Providing the fun argument to extract is just a way of aggregating or summarizing the values within the function, without having to the deal with the list object. This really only works with simple functions that operate on vectors, not matrices.
Here we can work through what extract returns and manipulate the results. First add the required packages and create some example data. We will create a raster (r) and some polygons (poly).
library(raster)
library(sp)
poly <- raster(nrow=10, ncol=10)
poly[] <- runif(ncell(poly)) * 10
poly <- rasterToPolygons(poly, fun=function(x){x > 9})
r <- raster(nrow=100, ncol=100)
r[] <- runif(ncell(r))
plot(r)
plot(poly, add=TRUE, lwd=4)
Now we can look at what extract
returns when the fun argument is not provided.
( v <- extract(r, poly) )
You can see that it is a list with vectors of raster values corresponding to each polygon. Please note that the list elements are ordered, that is to say that the firs list element corresponds to the first polygon. Because of this, any summary of the list will stay ordered with the polygon data.
For illustration purposes, let's write our own function that calculates the proportion of values above a given threshold.
pct <- function(x, p=0.30) {
if ( length(x[x >= p]) < 1 ) return(0)
if ( length(x[x >= p]) == length(x) ) return(1)
else return( length(x[x >= p]) / length(x) )
}
Now, we can apply this function to the list object using the lapply
function. Since the object is a list it will return a list so, we simply wrap the call in unlist
to coerce it into a vector.
unlist(lapply(v, pct))
Since this data is ordered with our polygons we can just assign it into a new column "pcts".
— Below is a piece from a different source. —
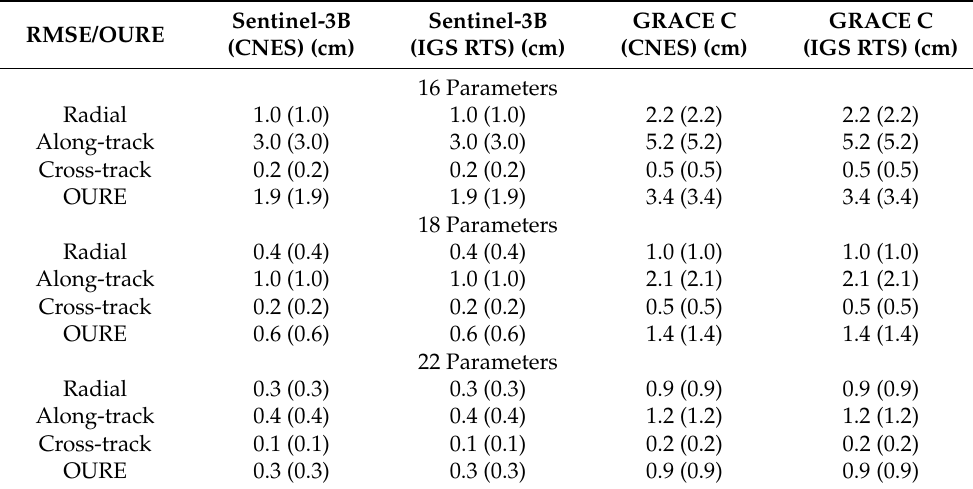
Table 10. Averaged RMS and OURE of the ephemeris fitting errors for the predicted orbits of 5–15 min. The results without outlier exclusions are given in parentheses.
poly@data$pcts <- unlist(lapply(v, pct))
poly@data
spplot(poly, "pcts")
Here is a quick example of what happens when the list contains matrices resulting from passing extract
a multiband object. In this case, any function passed to lapply
would have to account for the different data structure eg., calling a specific column or operating on the entire matrix.
r.stack <- stack(r,r,r)
v <- extract(r.stack, poly)
lapply(v, head) #display first 6 lines of each matrix
This is relevant because something like Sentinel data is multiband. To return the mean for each band and add it to the polygons data.frame you could apply something like the colMeans
function and, using do.call
, coerce to a matrix/data.frame.
as.data.frame(do.call(rbind, lapply(v, colMeans)))
( poly@data <- data.frame(poly@data, do.call(rbind, lapply(v, colMeans))) )
You can also allow the extract
function to to the recycling of the raster layer using the df=TRUE argument to achieve the same results.